GARDENS OF SPAIN

The Creation began in the Garden of Eden.

Long ago, the Sumerians associated gardens with the stars, and the Greeks defined a garden as a kind of paradise. The earliest known gardens are the Hanging Gardens of Babylon and the Egyptian Gardens.

In Spain, the history of gardens goes back to Rome. The Roman garden was an enclosed site termed a peristyle, lined with columns and adorned with fountains, plants, sculptures, mosaics, and painted frescoes, where water flowed and man-dominated nature flourished.

In Muslim Spain the most beautiful gardens were created, surviving until this day: Granada’s Alhambra and Generalife.

The Nasrid monarchs harnessed the Darro River so that water would always be present in their gardens, as in the paradise described in the Koran.

The gardens of the Real Alcázar (Royal Palace) in Seville, created by Mudejar artists somewhat prior to Granada’s Courtyard of the Lions, are also imbued with this aesthetic.

Later, Philip II, influenced by Flemish gardens, created those of Aranjuez, full of lush tunnels and rose hedges.
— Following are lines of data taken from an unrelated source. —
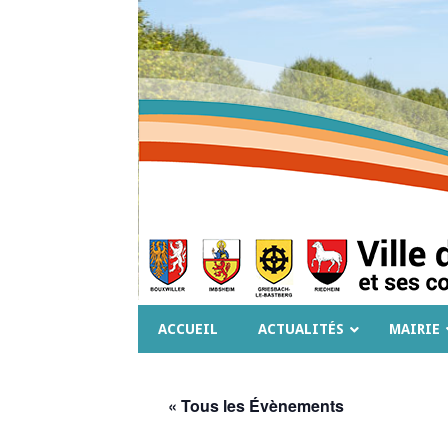
ACCUEIL
ACTUALITÉS
MAIRIE
« Tous les Évènements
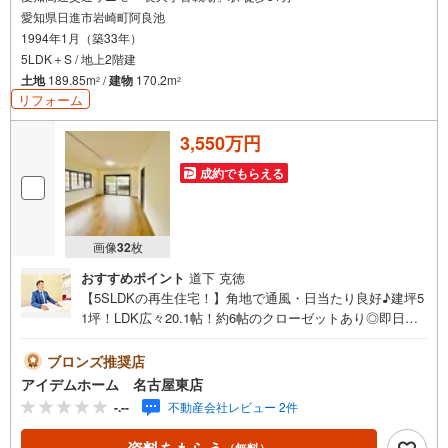
愛知県日進市岩崎町阿良池
1994年1月（築33年）
5LDK＋S / 地上2階建
土地
189.85m
/
建物
170.2m
2
2
リフォーム
3,550万円
成約でもらえる
画像
32
枚
おすすめポイント
道下 克徳
【5SLDKの再生住宅！】角地で通風・日当たり良好♪建坪5
1坪！LDK広々20.1帖！約6帖のクローゼットあり◎即日案
内可能！お問い合わせお待ちしております☆ ＼日進市岩
崎町阿良池/当日のご来店・ご見学、大歓迎♪【充実】WI
ブロンズ推奨店
C、納戸、食洗機、浴室暖房、浴室乾燥機■リニモ「長久手
アイデムホーム 名古屋東店
古戦場」駅 徒歩31分（約2440m）■北小学校 :徒歩11分
-.--
不動産会社レビュー 2件
（約880m）■日進中学校:徒歩30分（約2340m）＜自己資金
0円でも大丈夫！＞*水曜日も営業しております！*今から見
His grandson, Philip IV, devised the gardens of the Buen Retiro in Madrid, which influenced King Louis XIV’s designs for his at Versailles.

With the arrival of Philip V and the influence of the Baroque style, a new garden concept emerged, now conceived of as a natural space dominated by man and reflecting the power of the monarch. In the gardens of La Granja one can observe this orderly, demarcated approach to nature.

At the end of the 18th century the English garden appeared, part of a search for a lost paradise, in contrast to French aesthetics.

An example is the Jardin del Capricho in Madrid, where a magical world full of canals, lakes, chapels, and dance halls was created for the nobles to play at being country folk.

At the end of the 19th century gardens were once again in vogue, with exhibitions of plants held at venues like the Glass Palace in Retiro Park. 

In the big cities, such as Madrid and Barcelona, palaces with their own gardens were created, and for the first time large country estates featuring spacious gardens were built, 

like Moratalla in Cordoba. 

Each region of Spain has had its own characteristic gardens:

pazos in Galicia, 

cigarrales in Toledo, 

quintas in Madrid, 

carmenes in Granada 

and masías in Catalonia.

The last great historical gardens to be built in Spain were the Parque Güell, created by Gaudí, in Barcelona, 

El Palmeral de Elche, in Alicante 

and the Parque María Luisa, in Seville.